The sample chapter might seem like a pointless exercise to a new author, even more so to an experienced author. After all, if you’ve written an acceptable proposal, surely you’ve proven to your acquisitions editor that you have good writing skills. Why do they need a sample chapter?
First of all, the sample chapter will help you (the author) determine if you can write to the series guidelines/template provided by the editor. You might be a great writer, but do you have the skills to write to the appropriate audience? Are you able to deliver on all the key elements in the series? Are you able to provide the right amount of material for each topic in the chapter?
Second, if you’ve never written a book before, you’ll see how long it takes to write a chapter. You ought to be able to extrapolate from that to determine a reasonable, and realistic, writing schedule for the entire book. If it takes you a week to write the sample, don’t assume you’ll be able to write each subsequent chapter in 2 days or less. Also, don’t let your acquisitions editor bully you into thinking you’ll be able to write faster.

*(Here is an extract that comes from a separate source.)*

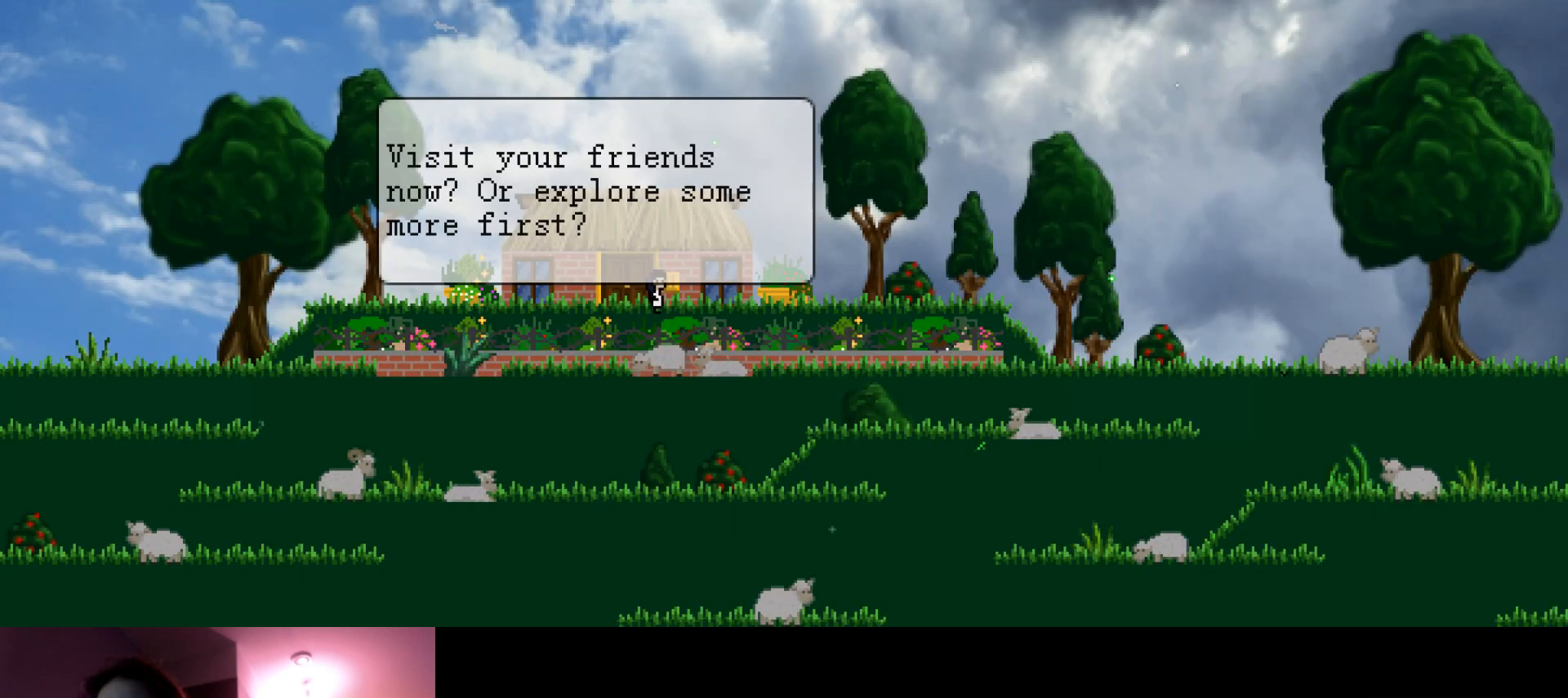
{"keys": [], "events": []}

You know your schedule, your other commitments, etc., better than anyone else.
Use the sample chapter to your advantage. Insist on detailed feedback from the acquisitions editor and/or a development editor. If you’re going to invest your time in a sample chapter, the least they can do is give it a thorough review and help coach you. Be very skeptical if the editor simply says, “hey, it looked great…we don’t have any comments…keep writing!” This could be a warning signal that nobody had the time to look it over and they’re anxious to hit the next manuscript delivery date on the schedule. That could mean a lot of rework for you and the editor down the road.

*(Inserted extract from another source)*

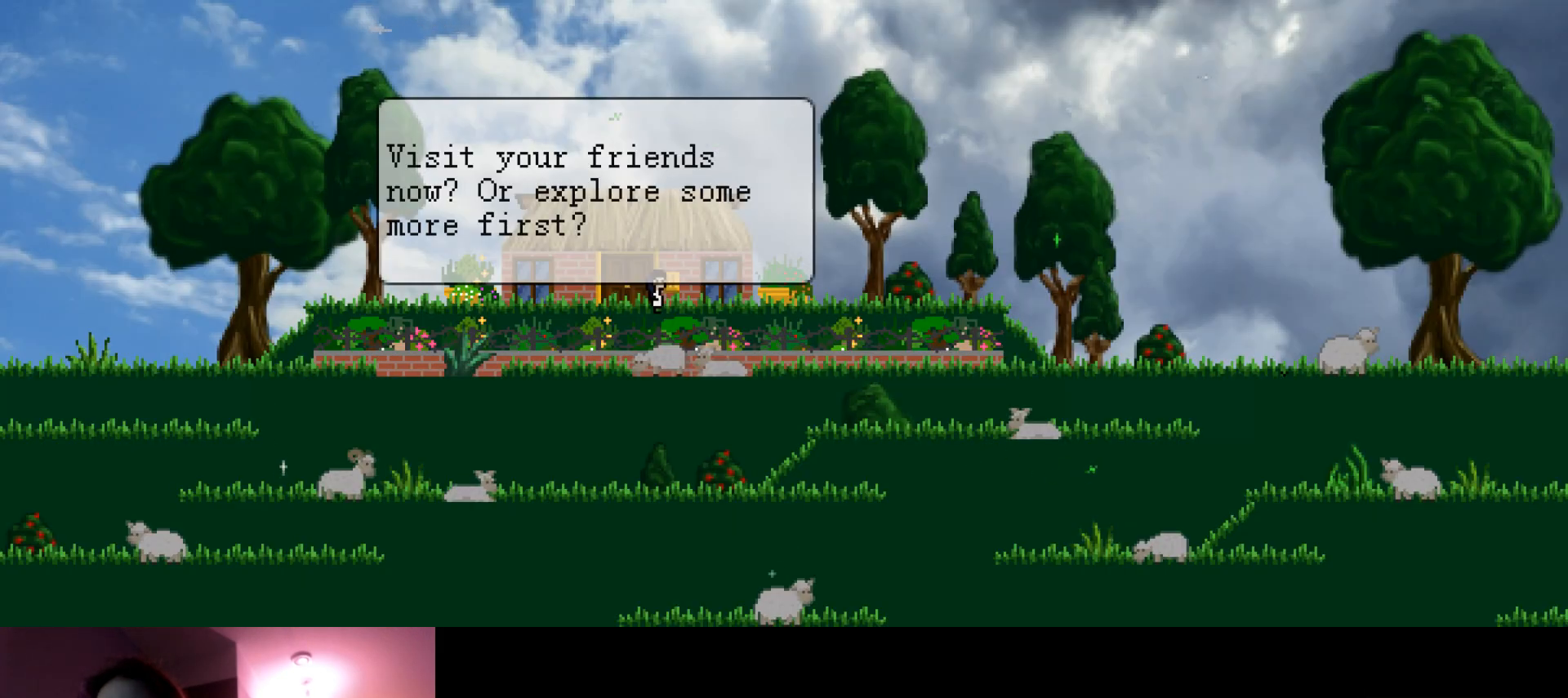
{"keys": [], "events": []}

By the way, be sure to keep track of the amount of time you have to spend reworking the sample chapter to address the editor’s feedback. This will help you gauge the amount of work you’ll be faced with at the author review stage for the rest of the manuscript. However, if the editor does a good job providing high-level feedback, you should incorporate that feedback in the later chapters, making for less author review work down the road.